Aim of the exercise:
Print exactly the lines from the line with "left hip: (406, 725)" to the last line of the data, please, both included.
╔══
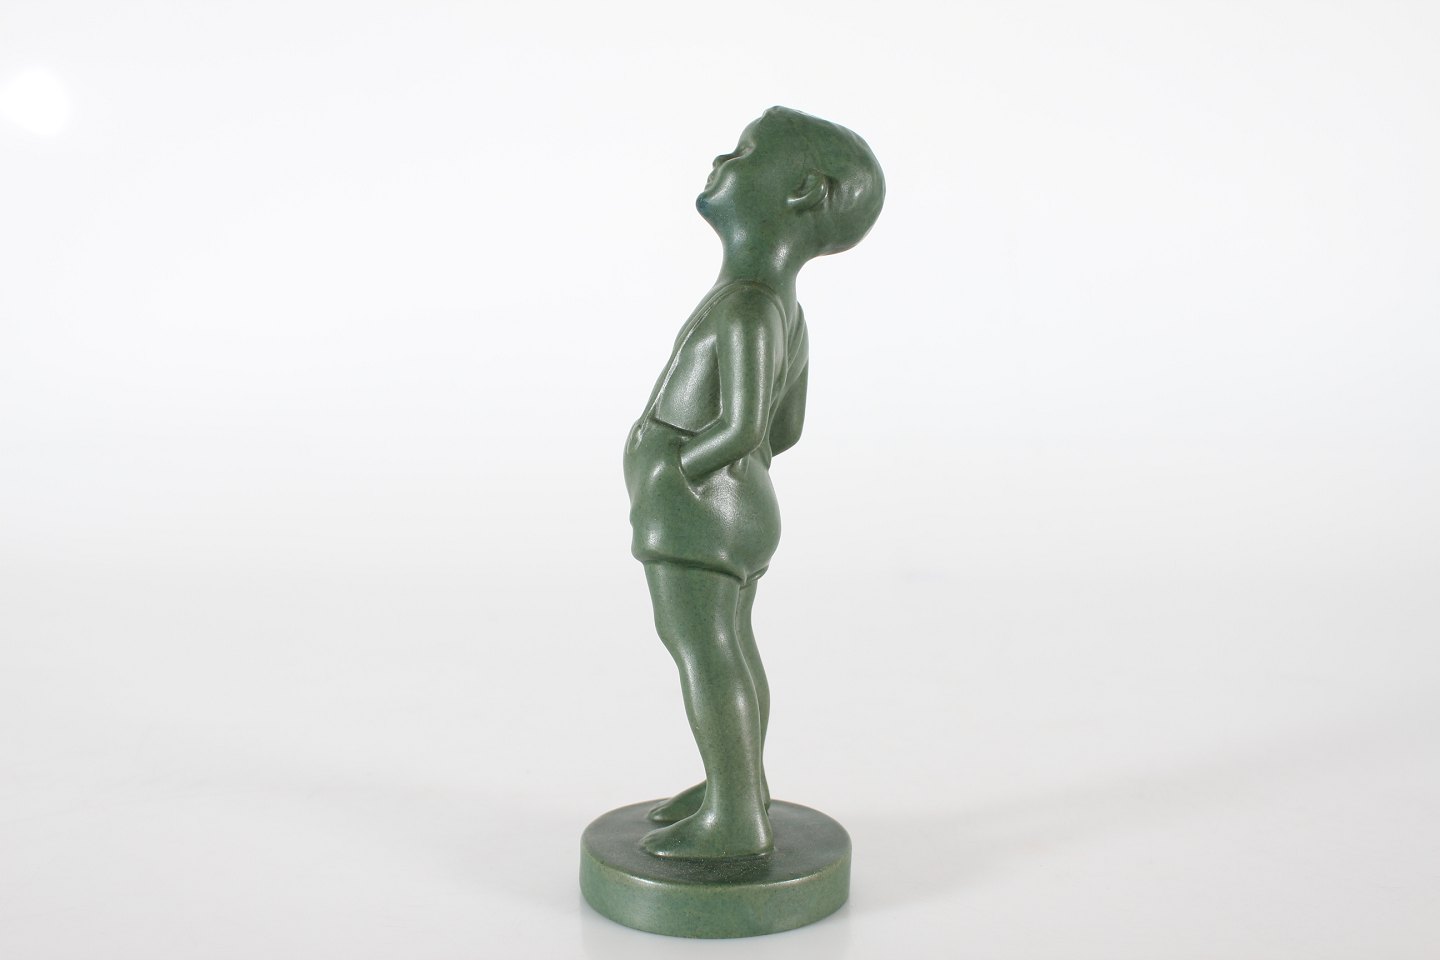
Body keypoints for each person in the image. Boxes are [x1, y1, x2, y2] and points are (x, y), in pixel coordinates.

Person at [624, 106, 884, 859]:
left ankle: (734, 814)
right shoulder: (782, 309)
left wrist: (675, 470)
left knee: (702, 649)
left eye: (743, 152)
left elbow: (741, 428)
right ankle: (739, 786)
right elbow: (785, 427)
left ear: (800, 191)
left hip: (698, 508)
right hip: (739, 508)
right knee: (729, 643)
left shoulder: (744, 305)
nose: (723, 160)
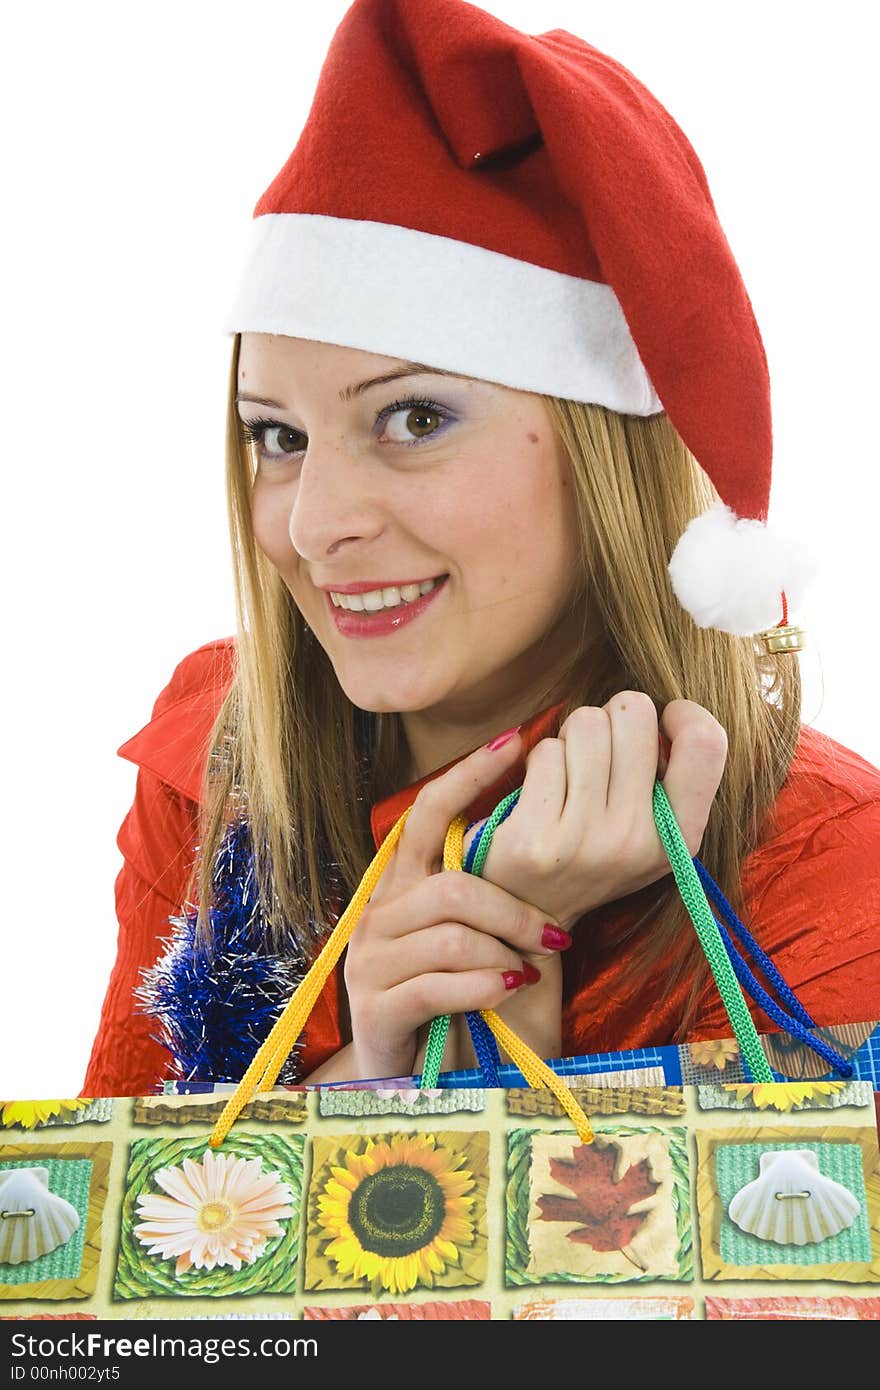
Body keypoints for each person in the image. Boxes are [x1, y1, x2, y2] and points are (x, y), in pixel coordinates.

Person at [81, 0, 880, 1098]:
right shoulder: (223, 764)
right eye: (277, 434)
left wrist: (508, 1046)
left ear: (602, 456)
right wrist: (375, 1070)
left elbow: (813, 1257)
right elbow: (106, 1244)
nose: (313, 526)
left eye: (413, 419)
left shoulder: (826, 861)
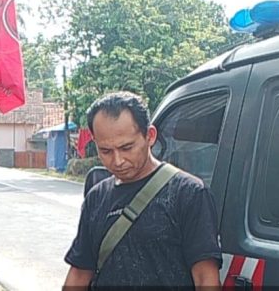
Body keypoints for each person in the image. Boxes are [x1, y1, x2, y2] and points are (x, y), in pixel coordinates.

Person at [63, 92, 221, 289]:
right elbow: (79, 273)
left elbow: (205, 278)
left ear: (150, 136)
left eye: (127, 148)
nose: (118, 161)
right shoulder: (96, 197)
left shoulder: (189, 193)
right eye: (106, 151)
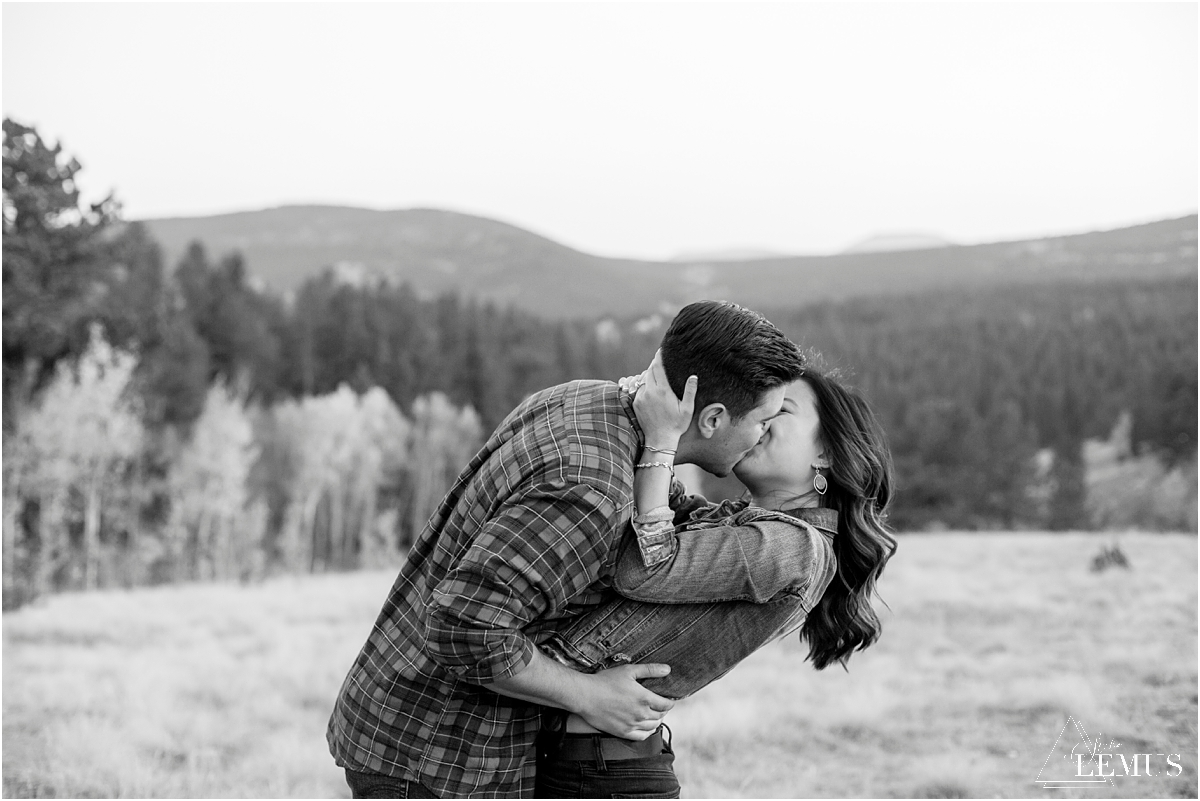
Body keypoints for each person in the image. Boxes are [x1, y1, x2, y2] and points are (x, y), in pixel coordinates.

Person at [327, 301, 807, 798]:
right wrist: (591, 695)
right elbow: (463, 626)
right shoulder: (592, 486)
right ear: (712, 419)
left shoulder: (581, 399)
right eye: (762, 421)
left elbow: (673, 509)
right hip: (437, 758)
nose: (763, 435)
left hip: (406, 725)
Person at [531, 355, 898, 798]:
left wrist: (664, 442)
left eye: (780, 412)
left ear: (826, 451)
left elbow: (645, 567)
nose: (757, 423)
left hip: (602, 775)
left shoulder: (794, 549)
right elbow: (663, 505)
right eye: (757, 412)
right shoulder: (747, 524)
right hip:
╚══
Solution to this exercise:
left hip: (406, 725)
Person at [531, 355, 898, 798]:
left wrist: (664, 442)
left eye: (780, 412)
left ear: (826, 451)
left elbow: (645, 567)
nose: (757, 423)
left hip: (602, 775)
left shoulder: (794, 549)
right elbow: (663, 505)
right eye: (757, 412)
right shoulder: (747, 524)
right hip:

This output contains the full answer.